I can't resist a final quote: '...the all-reflective work or the all-white work—they suggest at first a very seductive thing, but if you think about it for half a second, they become very awful too. Anything that is very seductive is also awful. I mean, if you go to a Renaissance palace in Europe, it could be the most sumptuous thing, but if you think about who paid for this—who made it, who had access to it—then you realize it represents pure evil, at some level'.

Thursday, 6 December 2012


Tiled Cathedral
All images Todd White Art Photography,copyright Timothy Taylor Gallery and artist

An image cannot convey the mystery of this startling and wondrous work. It is not a painting, but a mixed media collage. But even that label fails to prepare you for Williams' 3-dimensional hand-made artistry. At first you see the high ceiling, empty spaces and lofty 'platforms', where the specialists go, way above the heads of ordinary users. As you move nearer, the diving boards appear to extend until they seem to press against the glass of the conventional picture frame.I'm reminded of the first time I saw  Bridget Riley's Movement in Squares in the 60s: and of some of Amish Kapoor's work where he teases the viewer as to what is a hollow - or a mound.

******************************

(TASK STATEMENT)
Please copy the art review between "Thursday, 6 December" and "or a mound.", inclusive, substituting "assemblage" for "collage".

******************************

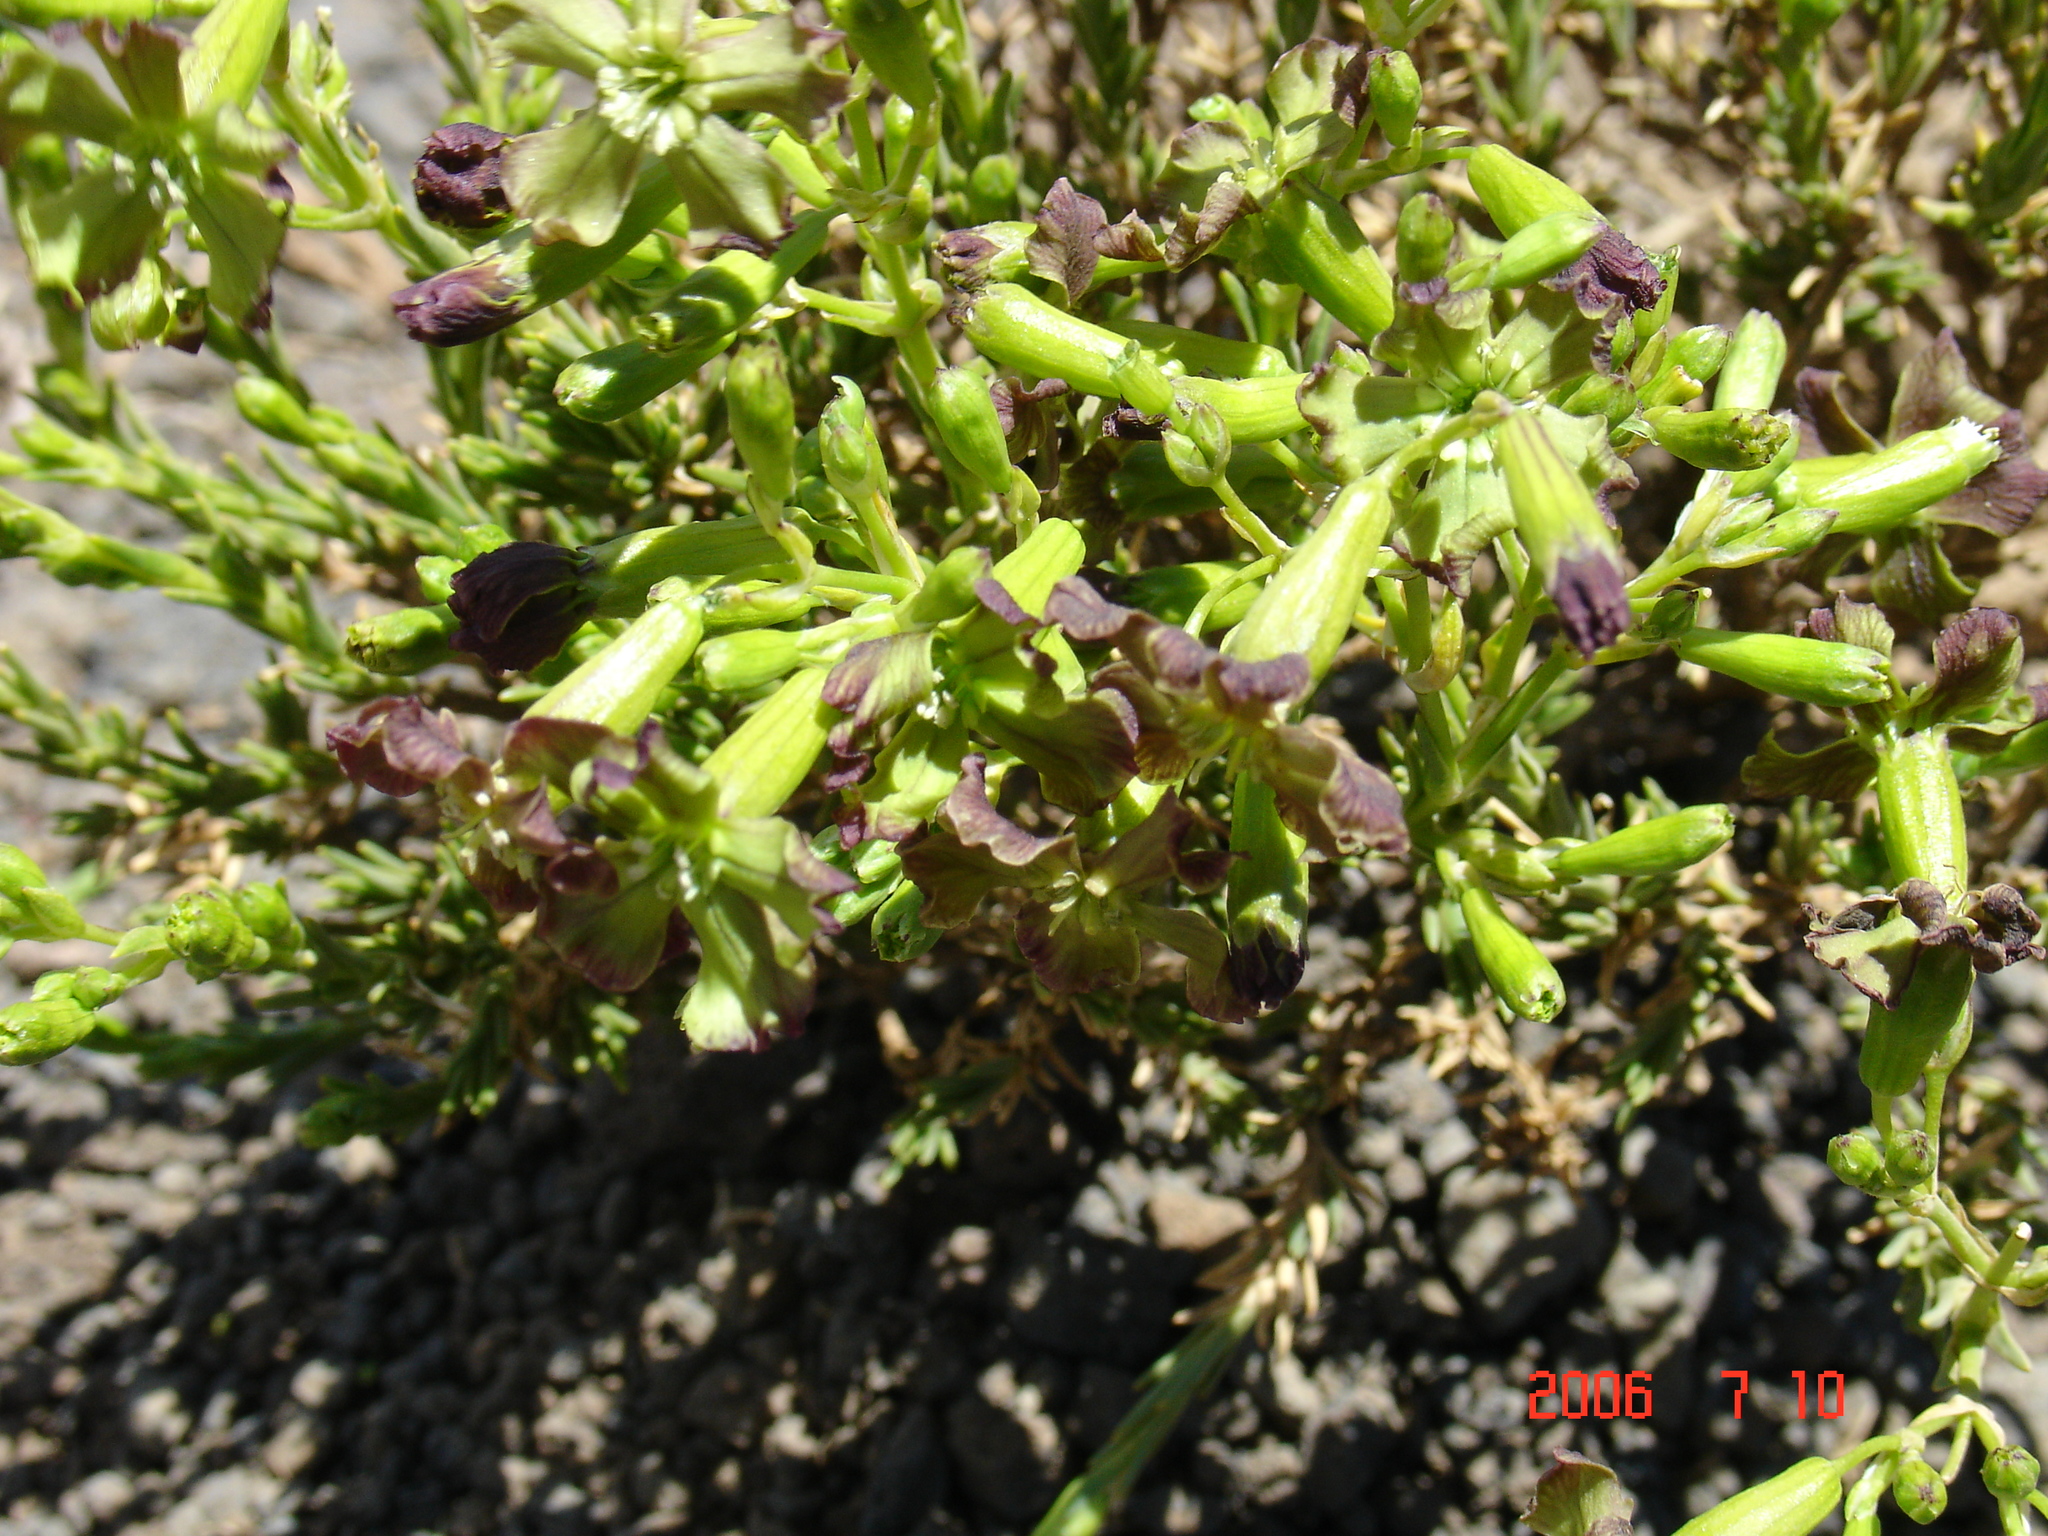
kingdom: Plantae
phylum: Tracheophyta
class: Magnoliopsida
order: Caryophyllales
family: Caryophyllaceae
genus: Silene
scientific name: Silene struthioloides
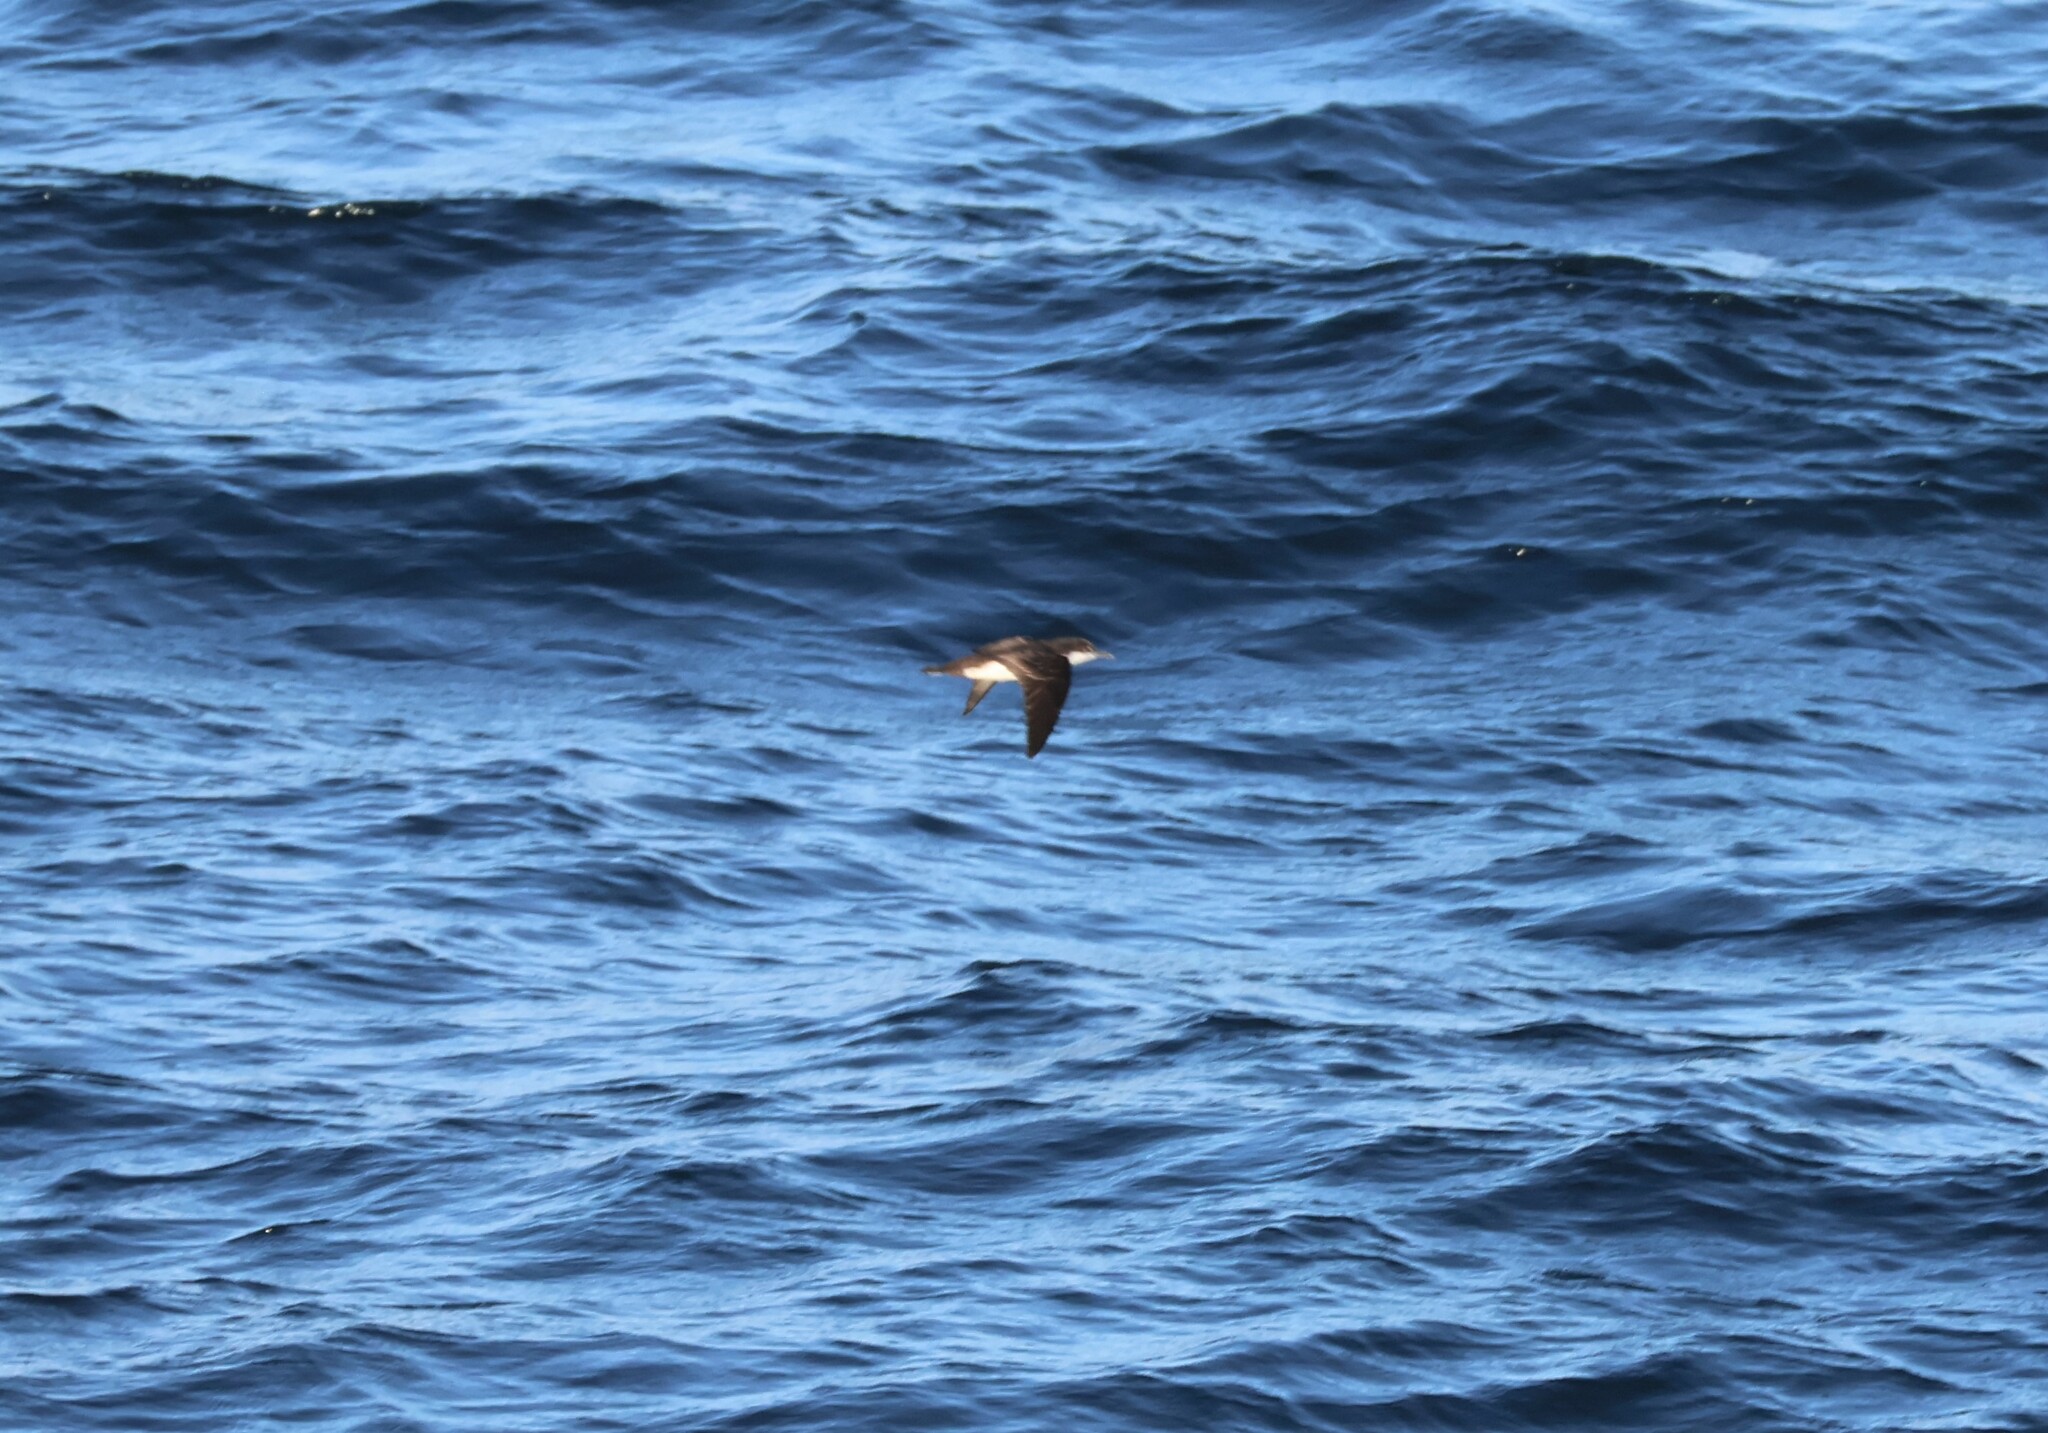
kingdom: Animalia
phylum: Chordata
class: Aves
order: Procellariiformes
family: Procellariidae
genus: Puffinus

******************************

(SOLVED PROBLEM)
Thursday, 6 December 2012


Tiled Cathedral
All images Todd White Art Photography,copyright Timothy Taylor Gallery and artist

An image cannot convey the mystery of this startling and wondrous work. It is not a painting, but a mixed media assemblage. But even that label fails to prepare you for Williams' 3-dimensional hand-made artistry. At first you see the high ceiling, empty spaces and lofty 'platforms', where the specialists go, way above the heads of ordinary users. As you move nearer, the diving boards appear to extend until they seem to press against the glass of the conventional picture frame.I'm reminded of the first time I saw  Bridget Riley's Movement in Squares in the 60s: and of some of Amish Kapoor's work where he teases the viewer as to what is a hollow - or a mound.